Information
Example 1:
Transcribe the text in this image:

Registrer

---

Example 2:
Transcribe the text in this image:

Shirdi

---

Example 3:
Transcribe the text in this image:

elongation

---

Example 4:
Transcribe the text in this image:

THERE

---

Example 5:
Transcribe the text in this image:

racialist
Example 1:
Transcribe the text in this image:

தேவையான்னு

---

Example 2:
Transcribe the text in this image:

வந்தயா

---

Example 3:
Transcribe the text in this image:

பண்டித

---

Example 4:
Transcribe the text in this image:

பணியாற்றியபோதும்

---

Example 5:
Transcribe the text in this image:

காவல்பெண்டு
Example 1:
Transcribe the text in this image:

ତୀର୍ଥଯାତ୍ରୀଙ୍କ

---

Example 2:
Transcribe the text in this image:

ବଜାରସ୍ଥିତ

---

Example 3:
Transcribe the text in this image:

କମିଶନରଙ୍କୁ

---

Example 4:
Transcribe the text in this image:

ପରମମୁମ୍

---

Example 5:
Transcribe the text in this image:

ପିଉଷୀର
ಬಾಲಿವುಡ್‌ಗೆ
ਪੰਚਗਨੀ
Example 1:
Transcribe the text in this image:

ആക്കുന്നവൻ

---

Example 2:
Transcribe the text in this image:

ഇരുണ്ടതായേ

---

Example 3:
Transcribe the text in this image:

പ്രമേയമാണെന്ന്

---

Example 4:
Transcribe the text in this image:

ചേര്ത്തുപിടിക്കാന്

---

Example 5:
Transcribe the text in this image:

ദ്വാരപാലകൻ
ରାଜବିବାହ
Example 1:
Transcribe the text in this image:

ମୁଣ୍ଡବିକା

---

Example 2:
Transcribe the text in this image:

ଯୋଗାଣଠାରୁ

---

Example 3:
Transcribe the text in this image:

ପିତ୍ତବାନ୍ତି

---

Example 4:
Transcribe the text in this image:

Work required
The response should consist of all the entries, transcribed exactly.

Result for this exercise
Example 1:
Transcribe the text in this image:

Registrer

---

Example 2:
Transcribe the text in this image:

Shirdi

---

Example 3:
Transcribe the text in this image:

elongation

---

Example 4:
Transcribe the text in this image:

THERE

---

Example 5:
Transcribe the text in this image:

racialist
Example 1:
Transcribe the text in this image:

தேவையான்னு

---

Example 2:
Transcribe the text in this image:

வந்தயா

---

Example 3:
Transcribe the text in this image:

பண்டித

---

Example 4:
Transcribe the text in this image:

பணியாற்றியபோதும்

---

Example 5:
Transcribe the text in this image:

காவல்பெண்டு
Example 1:
Transcribe the text in this image:

ତୀର୍ଥଯାତ୍ରୀଙ୍କ

---

Example 2:
Transcribe the text in this image:

ବଜାରସ୍ଥିତ

---

Example 3:
Transcribe the text in this image:

କମିଶନରଙ୍କୁ

---

Example 4:
Transcribe the text in this image:

ପରମମୁମ୍

---

Example 5:
Transcribe the text in this image:

ପିଉଷୀର
ಬಾಲಿವುಡ್‌ಗೆ
ਪੰਚਗਨੀ
Example 1:
Transcribe the text in this image:

ആക്കുന്നവൻ

---

Example 2:
Transcribe the text in this image:

ഇരുണ്ടതായേ

---

Example 3:
Transcribe the text in this image:

പ്രമേയമാണെന്ന്

---

Example 4:
Transcribe the text in this image:

ചേര്ത്തുപിടിക്കാന്

---

Example 5:
Transcribe the text in this image:

ദ്വാരപാലകൻ
ରାଜବିବାହ
Example 1:
Transcribe the text in this image:

ମୁଣ୍ଡବିକା

---

Example 2:
Transcribe the text in this image:

ଯୋଗାଣଠାରୁ

---

Example 3:
Transcribe the text in this image:

ପିତ୍ତବାନ୍ତି

---

Example 4:
Transcribe the text in this image:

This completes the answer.